I needed something fast enough to close the conversational loop. GPT-4 is capable but the latency at our tier was high enough to break the illusion of a live conversation. Gemini 2.5 Flash turned out to be fast enough that we could keep speech-to-feedback under 300ms on a decent connection — which is the threshold below which the feedback feels responsive rather than delayed.

These three systems tie together through a shared event emitter. MediaPipe fires gaze and posture events; LiveKit fires prosody events; both attach to a context object that goes into each Gemini prompt. The LLM channel has backpressure on it — if a feedback request is in flight, new events queue rather than firing another request. Without that guard you get a feedback storm where the AI is commenting on every half-second of movement, which is overwhelming and useless.

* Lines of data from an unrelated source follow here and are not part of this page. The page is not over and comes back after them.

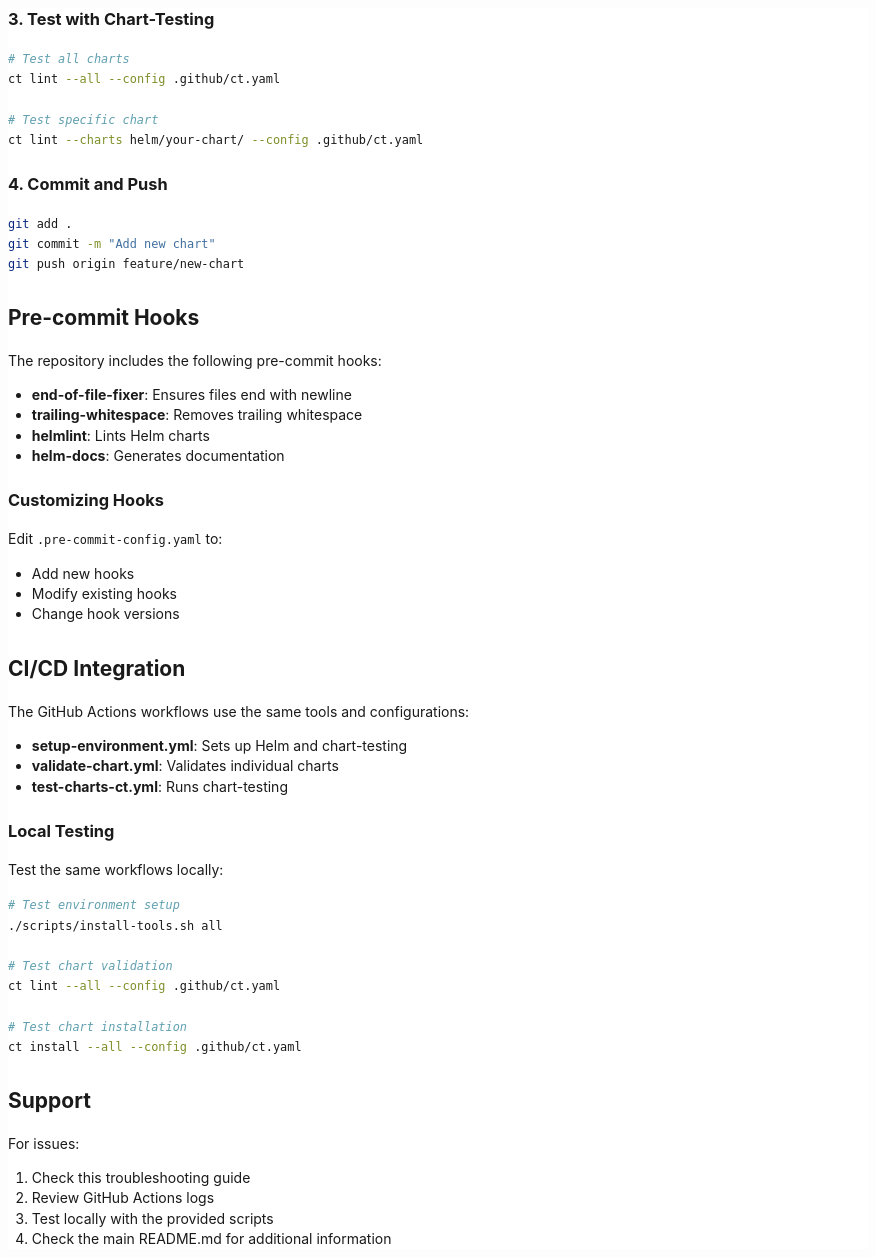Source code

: ### 3. Test with Chart-Testing

```bash
# Test all charts
ct lint --all --config .github/ct.yaml

# Test specific chart
ct lint --charts helm/your-chart/ --config .github/ct.yaml
```

### 4. Commit and Push

```bash
git add .
git commit -m "Add new chart"
git push origin feature/new-chart
```

## Pre-commit Hooks

The repository includes the following pre-commit hooks:

- **end-of-file-fixer**: Ensures files end with newline
- **trailing-whitespace**: Removes trailing whitespace
- **helmlint**: Lints Helm charts
- **helm-docs**: Generates documentation

### Customizing Hooks

Edit `.pre-commit-config.yaml` to:
- Add new hooks
- Modify existing hooks
- Change hook versions

## CI/CD Integration

The GitHub Actions workflows use the same tools and configurations:

- **setup-environment.yml**: Sets up Helm and chart-testing
- **validate-chart.yml**: Validates individual charts
- **test-charts-ct.yml**: Runs chart-testing

### Local Testing

Test the same workflows locally:

```bash
# Test environment setup
./scripts/install-tools.sh all

# Test chart validation
ct lint --all --config .github/ct.yaml

# Test chart installation
ct install --all --config .github/ct.yaml
```

## Support

For issues:
1. Check this troubleshooting guide
2. Review GitHub Actions logs
3. Test locally with the provided scripts
4. Check the main README.md for additional information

The conflict detection piece

The most technically interesting part of ReplAI is something we almost didn't build: a real-time conflict-of-interest detector for the legal scenario.

The setup: a lawyer is practicing a client intake conversation. Midway through, the client mentions a company. ReplAI should flag if that company is an adverse party in any of the firm's active cases — before the lawyer accidentally says something they shouldn't.

The naive approach — feed the transcript to an LLM and ask — was too slow and too expensive to run on every new sentence. So I built a lightweight pipeline that does two things:

Runs named entity recognition on the streaming transcript to extract company and person names as they come in.
Matches those entities against a pre-loaded firm database using a hybrid Levenshtein + Jaccard scorer.

Levenshtein catches typos and minor name variations ("Acme Corp" vs "ACME Corporation"). Jaccard handles partial overlaps ("Google" matching "Google DeepMind"). Together they surface likely conflicts faster and more cheaply than asking a language model to figure it out from scratch each time. The LLM only gets involved to confirm and explain a flagged match, not to do the matching itself.

This was the piece that stopped the Zenardy founder mid-demo. He asked me to walk him through it. Then he asked how it would handle international company names with transliterations. I had actually thought about that — it was a good fifteen minutes.

What I'd change

The MediaPipe gaze estimation is shakier than I'd like. It works well under good lighting with a decent camera and falls apart on older laptops in a dim room. A real product would need a calibration step upfront — establish a baseline for this specific user's face before scoring their eye contact.

The multi-modal weights (gaze, prosody, dialogue) are currently static. There's a version of this where the feedback model learns which signals matter most for which scenario type — negotiation might weight vocal confidence more than eye contact; legal intake might be the opposite. We didn't have time for that in 24 hours, and I'm not sure I'd trust a self-trained weighting model on a prototype anyway.

The conflict-detection corpus is also mocked for the demo. In production you'd want a real case management API integration, which is a completely different engineering problem.